Plasmodium berghei: suppression of antibody response to sporozoite stage by acute blood stage infection

Plasmodium berghei: suppression of antibody response to sporozoite stage by acute blood stage infection

A U Orjih et al. Clin Exp Immunol. 1979 Oct.

Abstract

Mice infected with the erythrocytic stages of Plasmodium berghei show an impaired host response to immunization with irradiated sporozoites of the same malarial parasite. The stage-specific anti-sporozoite response was measured by indirect immunofluorescence upon adsorption of the sera with parasitized red blood cells. P. berghei-infected mice, immunized with irradiated sporozoites on the fourth day of a blood-induced malaria infection, developed a normal anti-sporozoite antibody response.

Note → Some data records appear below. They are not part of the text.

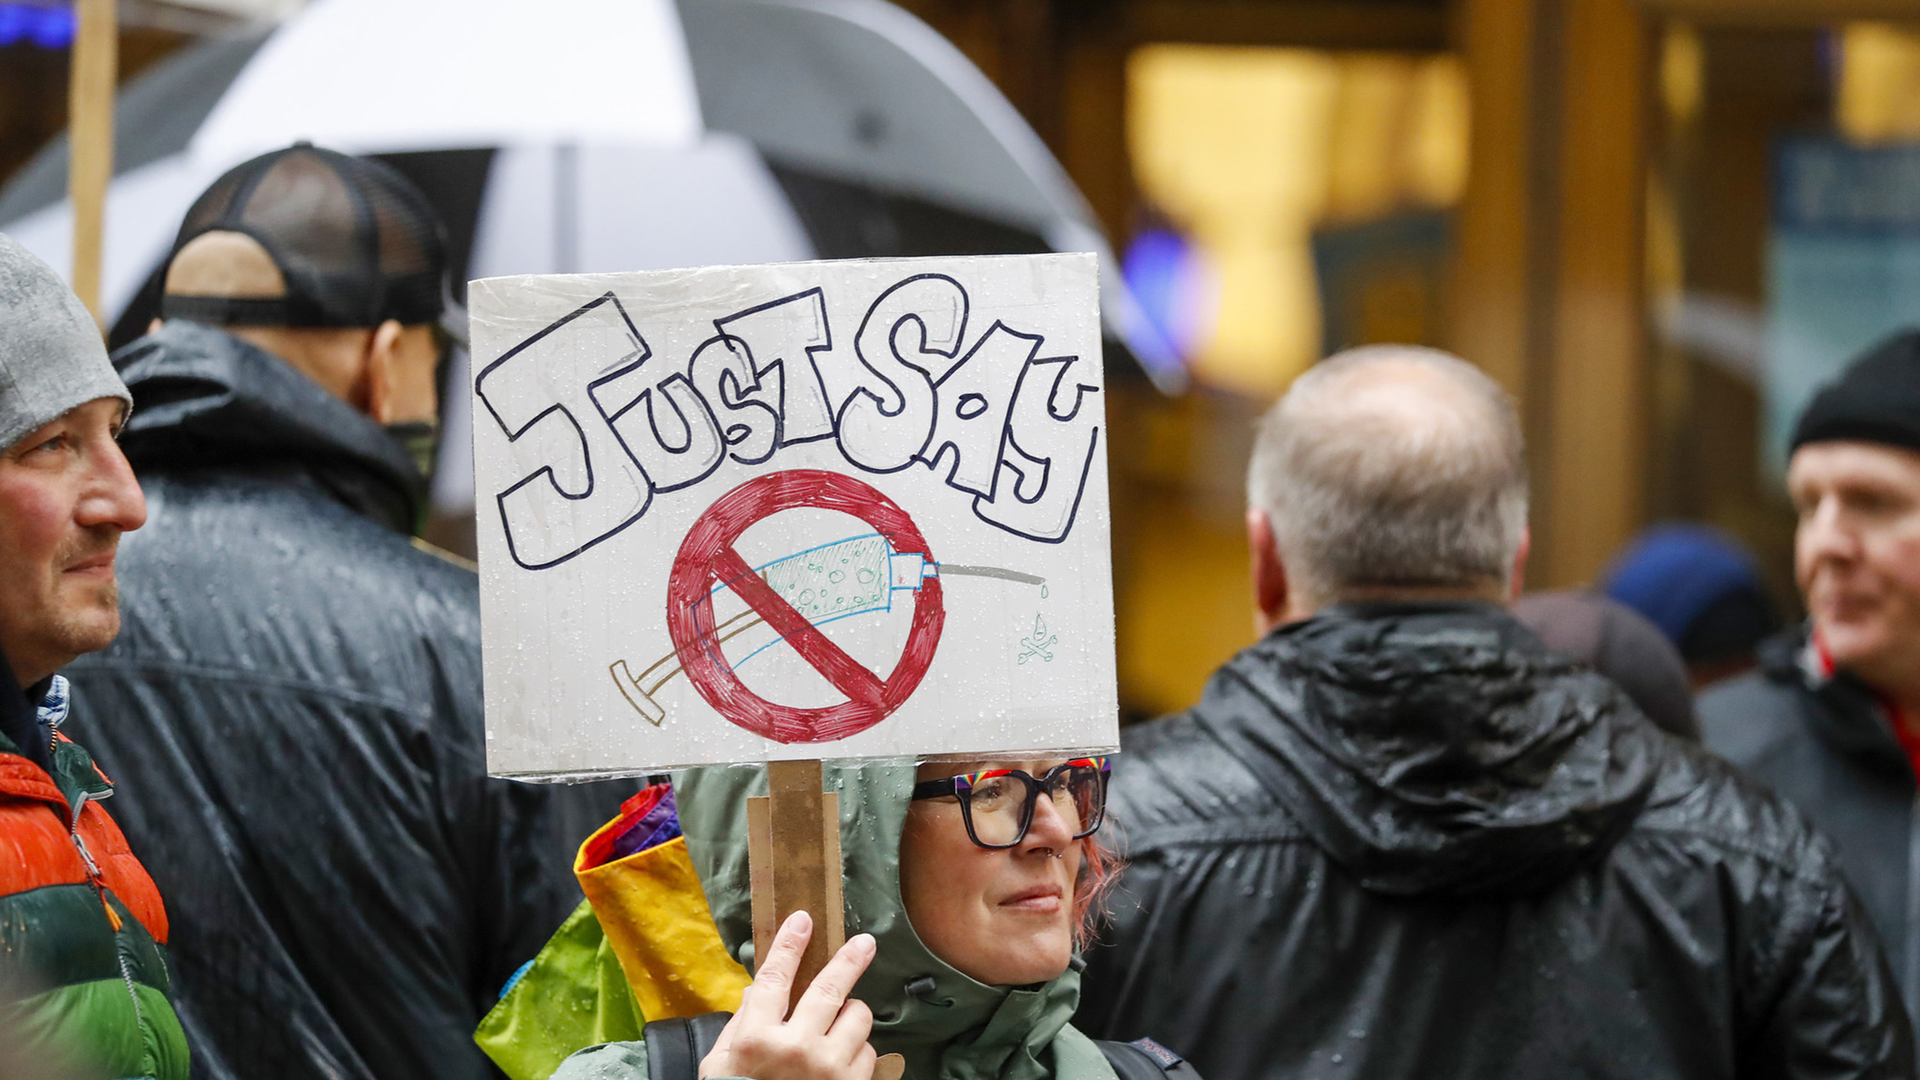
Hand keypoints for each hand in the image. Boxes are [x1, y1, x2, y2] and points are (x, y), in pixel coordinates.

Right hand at [700, 911, 879, 1079]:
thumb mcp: (722, 1065)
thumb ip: (741, 1026)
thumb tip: (759, 990)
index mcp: (755, 1038)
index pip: (774, 977)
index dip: (790, 944)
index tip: (803, 919)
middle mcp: (794, 1048)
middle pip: (829, 989)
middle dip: (849, 960)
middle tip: (864, 944)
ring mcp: (828, 1069)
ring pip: (857, 1018)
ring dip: (850, 1018)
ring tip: (834, 1031)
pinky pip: (869, 1053)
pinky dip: (857, 1053)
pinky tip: (840, 1063)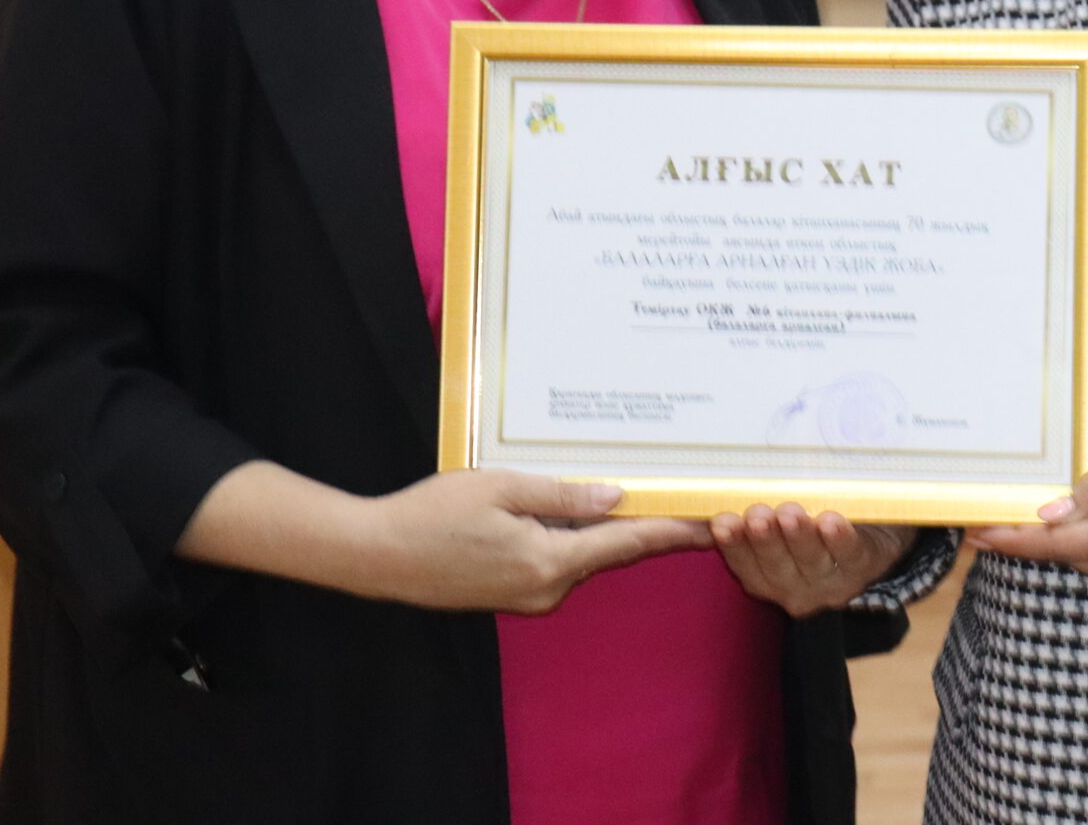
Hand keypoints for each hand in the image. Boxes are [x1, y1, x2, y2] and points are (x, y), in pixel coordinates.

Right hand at [363, 471, 710, 615]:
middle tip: (679, 493)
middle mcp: (546, 590)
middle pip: (608, 551)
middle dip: (640, 523)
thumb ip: (561, 496)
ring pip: (580, 556)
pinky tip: (569, 510)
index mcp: (549, 563)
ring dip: (600, 529)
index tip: (710, 523)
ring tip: (626, 491)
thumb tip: (614, 498)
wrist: (377, 555)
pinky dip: (569, 538)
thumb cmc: (433, 515)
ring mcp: (528, 598)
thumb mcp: (502, 488)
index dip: (672, 532)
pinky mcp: (510, 594)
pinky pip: (554, 561)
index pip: (626, 545)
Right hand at [709, 504, 914, 617]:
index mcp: (767, 578)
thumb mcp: (775, 527)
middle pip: (776, 567)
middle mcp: (795, 589)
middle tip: (757, 516)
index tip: (722, 522)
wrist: (873, 536)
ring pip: (812, 562)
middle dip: (765, 541)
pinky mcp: (862, 568)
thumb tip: (693, 512)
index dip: (732, 545)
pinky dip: (839, 539)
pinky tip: (829, 521)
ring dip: (799, 538)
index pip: (744, 565)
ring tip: (790, 514)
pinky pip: (849, 555)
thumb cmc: (811, 527)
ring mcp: (830, 583)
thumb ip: (742, 521)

However, this antibody response was more short-lived compared with the antibody response in normal mice immunized with a similar dose of irradiated sporozoites. The immune response was severely depressed when the animals were immunized on day 7 or later after malaria infection. None of the sporozoite-immunized animals, including those which responded to the first immunization, developed a secondary antibody response on reinoculation with irradiated sporozoites. A fully established anti-sporozoite immune response, obtained after multiple immunizations with irradiated sporozoites and which resulted in stage-specific protection of the animals, was not affected by a superimposed blood stage malaria infection. The titres of the anti-sporozoite antibodies in these animals were unaltered, in spite of their high parasitaemias. Reduction of the malaria parasitaemia by chloroquine treatment abolished the immunosuppressive effects of the disease.

These observations are discussed in relation to anti-sporozite immunity and immunosuppression in man in malaria endemic areas.